There is so much to say about Third Year and poker that I shall leave things here for now and continue another time.
Not that my decision was entirely and self-indulgently irrational. The last time I had 4-tabled 25NL (which had been for a few hours back in June) I had done very well, and was alarmed at how easy it was.
This was not to be the case this time. I lost about $150 fairly quickly. Worse still, the aim to my project was rather distorted. Even though my general aim was to 'make money', there was the somewhat conflicting aim of 'achieving SilverStar', SilverStar being the second tier on the PokerStars awards programme.
I couldn't really understand why I was losing, and I stopped playing for a bit.
I did get frustrated with poker sometimes during this period, and occasionally felt an extreme sort of guilt for not doing something better with my time.
At the end of September, just before the beginning of term, I found myself single again, almost a year to the day since the previous time this had happened. The difference being that by now I was quite happy to be so. I won't labour on that, only to say that I had a lot of spare time on my hands. I returned to how things had been eight months earlier - a gentleman of poker, turning up to Poker Society, playing a bit online although increasingly less so due to the demands of Third Year work. However, as I was doing more or less completely what I wanted to do with my time and free from self-conferred restraints, I was happy.
This did not mean I was cured, by any means, of some of my bad habits, pokerwise. On the contrary, I did something which, if read in a history book by people in the future, would look as ridiculous as, say, the Tulipmania does to us now. Essentially, I fell into the perennial trap of the poker player and blamed my earlier failings at 25NL on 'bad luck' along with the fact that I had not been 'sufficiently bankrolled'. I had only had about $250 in my account at the time of my experiment.
Is it any surprise, therefore, that my proposed solution to this problem was to... start with a larger bankroll? An artificially large one at that, so as to provide me as great a pillow as possible.

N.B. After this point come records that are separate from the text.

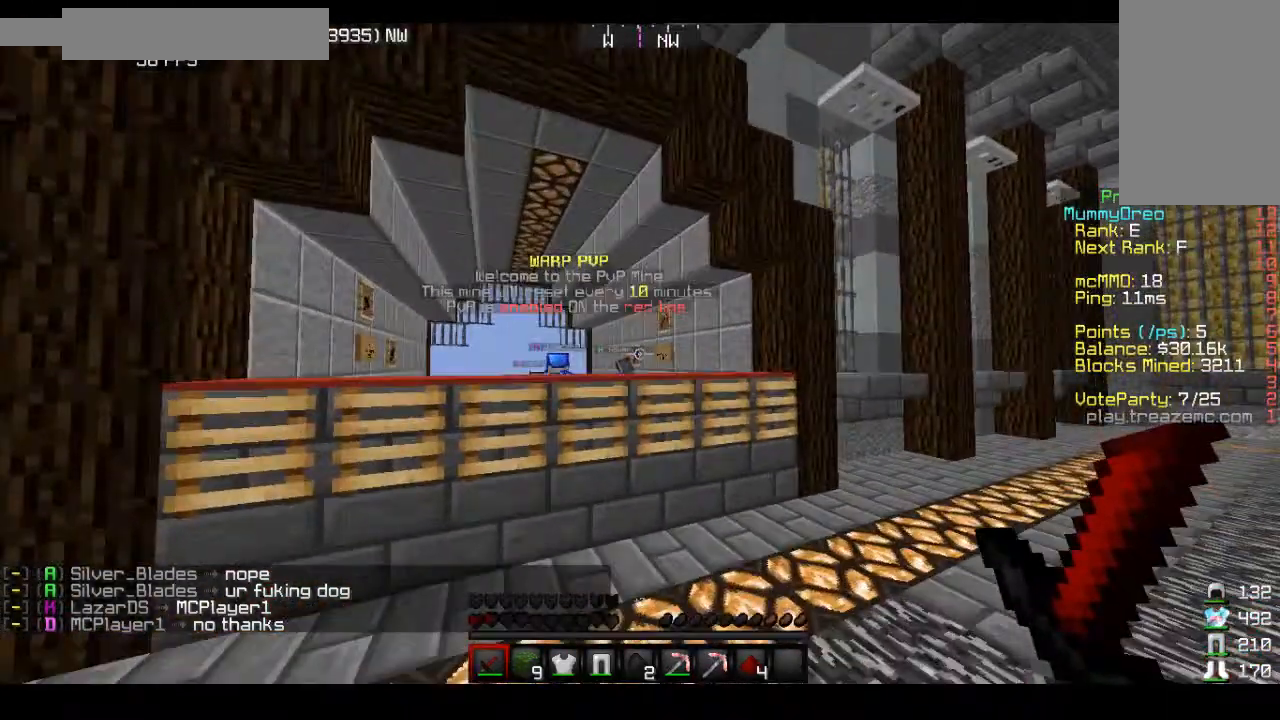
{"keys": ["w"], "mouse": [], "events": [[133, "space", "up"], [433, "a", "up"]]}
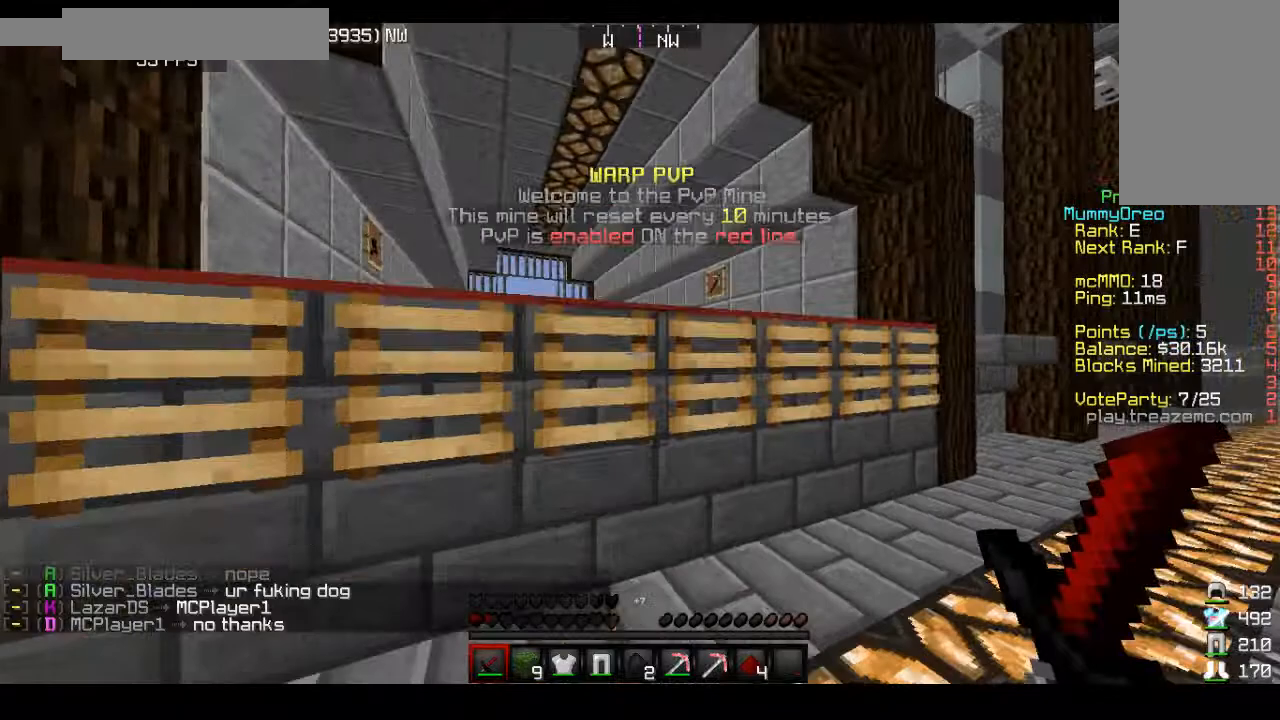
{"keys": ["a", "w"], "mouse": [], "events": [[67, "space", "down"], [233, "a", "down"], [300, "space", "up"]]}
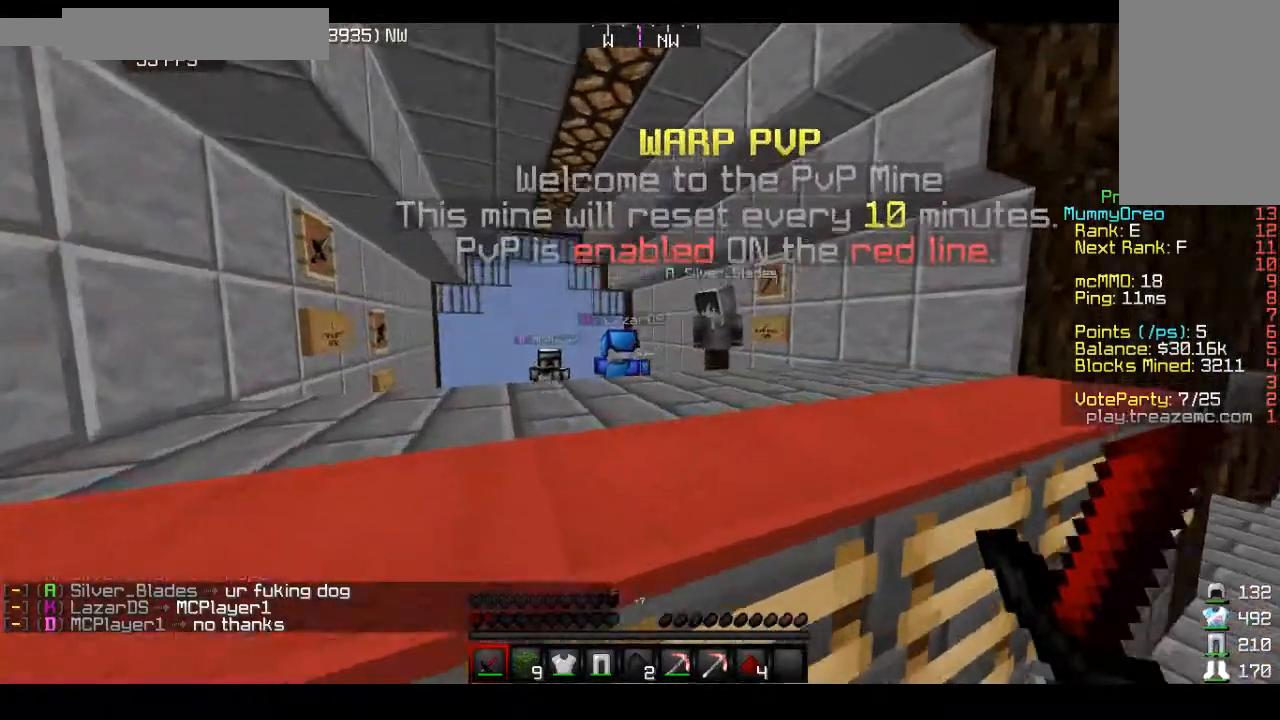
{"keys": ["a", "w"], "mouse": [], "events": [[233, "a", "up"], [367, "a", "down"]]}
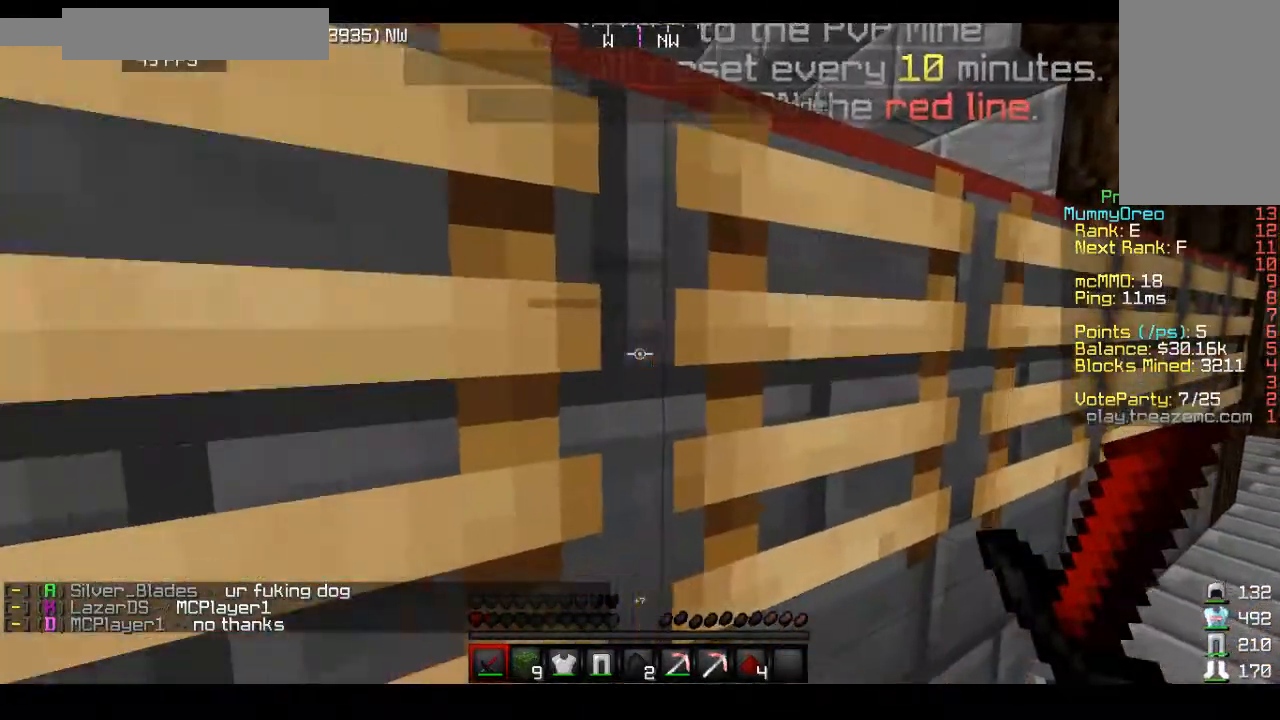
{"keys": ["a", "w"], "mouse": [], "events": [[33, "a", "up"], [67, "space", "down"], [167, "a", "down"], [233, "space", "up"]]}
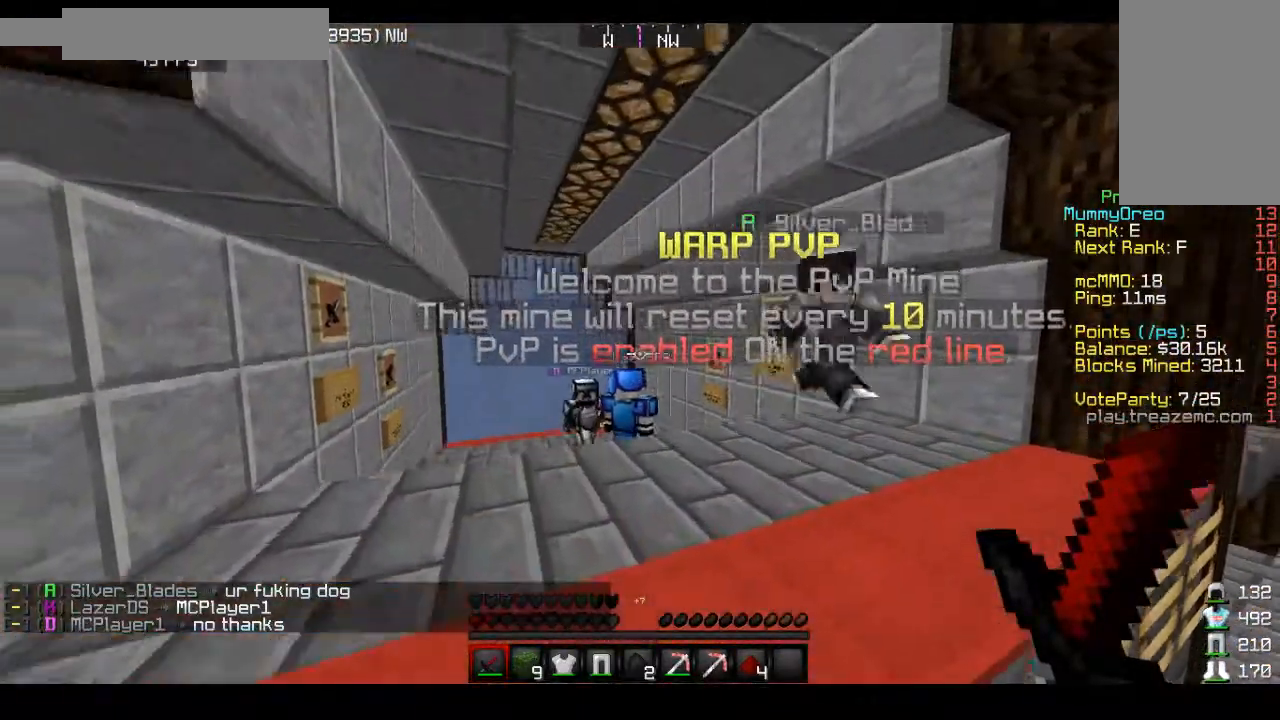
{"keys": ["a", "w"], "mouse": [], "events": [[67, "a", "up"], [233, "a", "down"]]}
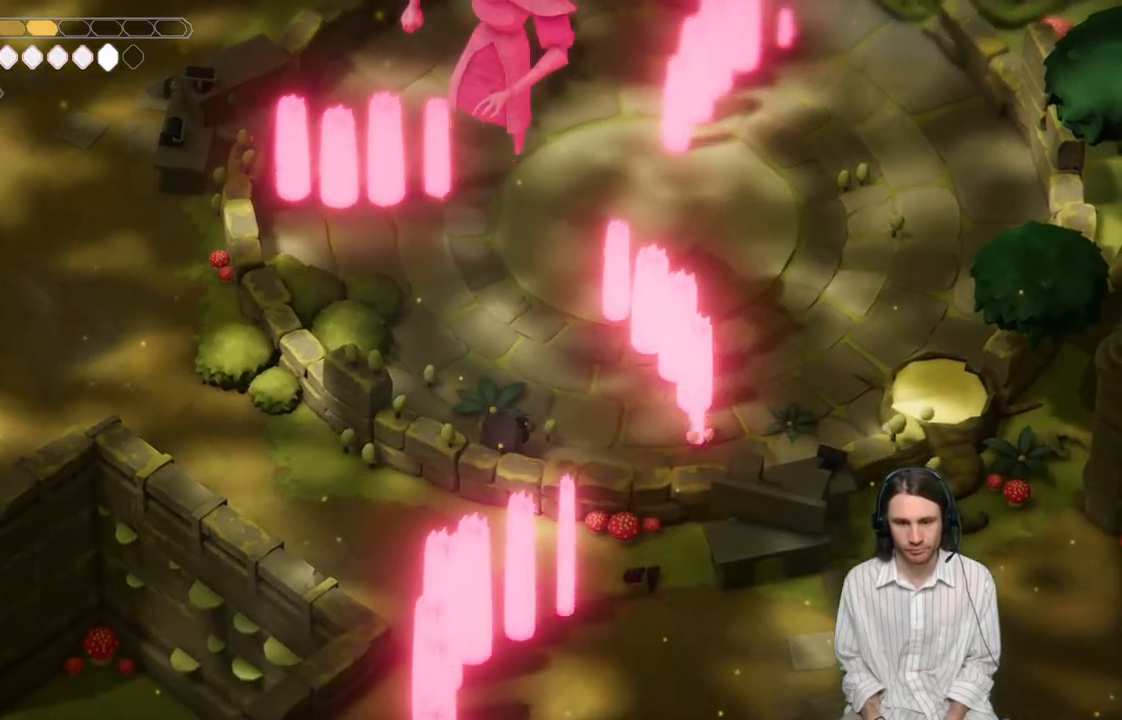
Gameplay with a controller (Xbox layout); each line is a JSON object with the inputs held at the frame after it. "events" lists button and stick changes between this image and that frame as [ms after this image, input, new state], when the widget could be followed in between.
{"buttons": [], "left_stick": "up-left", "right_stick": "center", "events": [[483, "left_stick", "up-left"]]}
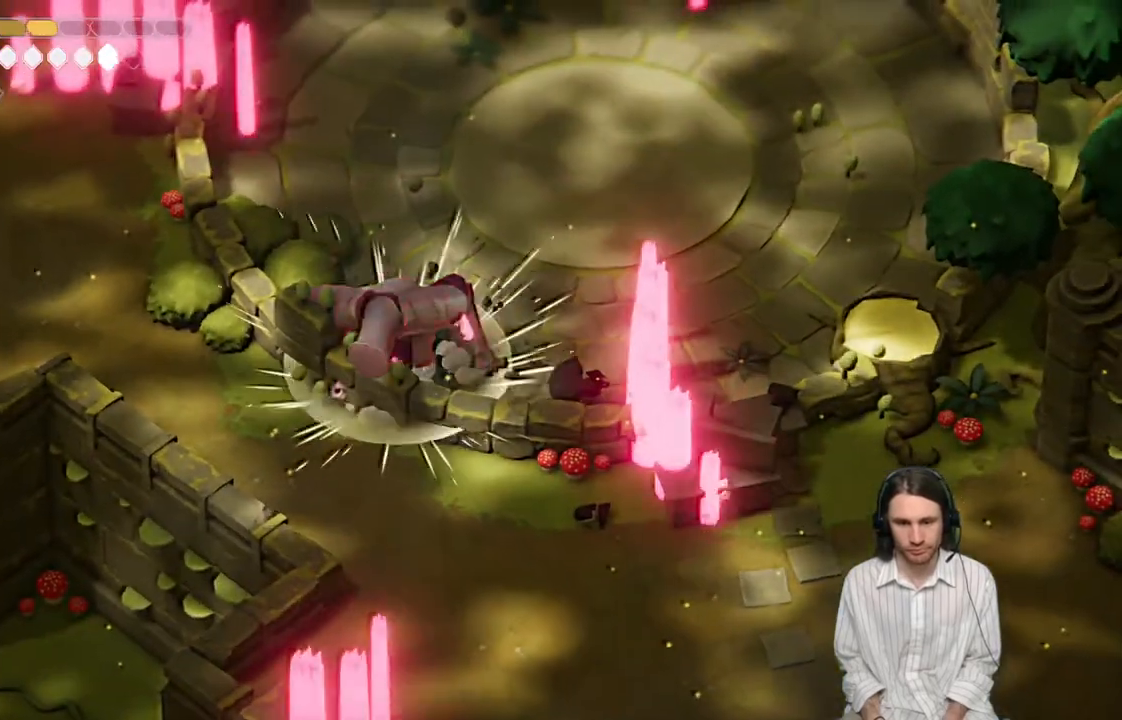
{"buttons": ["L2"], "left_stick": "left", "right_stick": "center", "events": [[17, "L2", "down"], [50, "L3", "down"], [50, "R2", "down"], [150, "left_stick", "left"], [467, "L3", "up"], [483, "R2", "up"]]}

So it was that at the end of September I sidelined $800 (heaven knows how I had so much money in the first place!) as my 'bankroll'. My aim, simply, would be to increase it over the course of the year. Nothing irrational about this aim, naturally. And it was a very comfortable amount to start on too - 32 buyins for 25NL, a good bankroll for $11 45 seaters, and a good opportunity for me to experiment with fixed-limit games. Just thinking of it now gives me that strange sensation or warmth in my lower limbs. I do not mean it arouses me - heaven forbid! But the idea that $800 could become $900 a month later, $1050 the month after that... it seemed possible. Not only possible but beautiful. Not only possible and beautiful but strangely inevitable.
It wasn't. Within three days of it I was down to $526, at which point I learnt. I was reminded of Cornwallis Burgoyned, for those who know the song. Typical that I should enjoy having failed at something - for at least I failed in an exciting way.
There is so much to say about Third Year and poker that I shall leave things here for now and continue another time.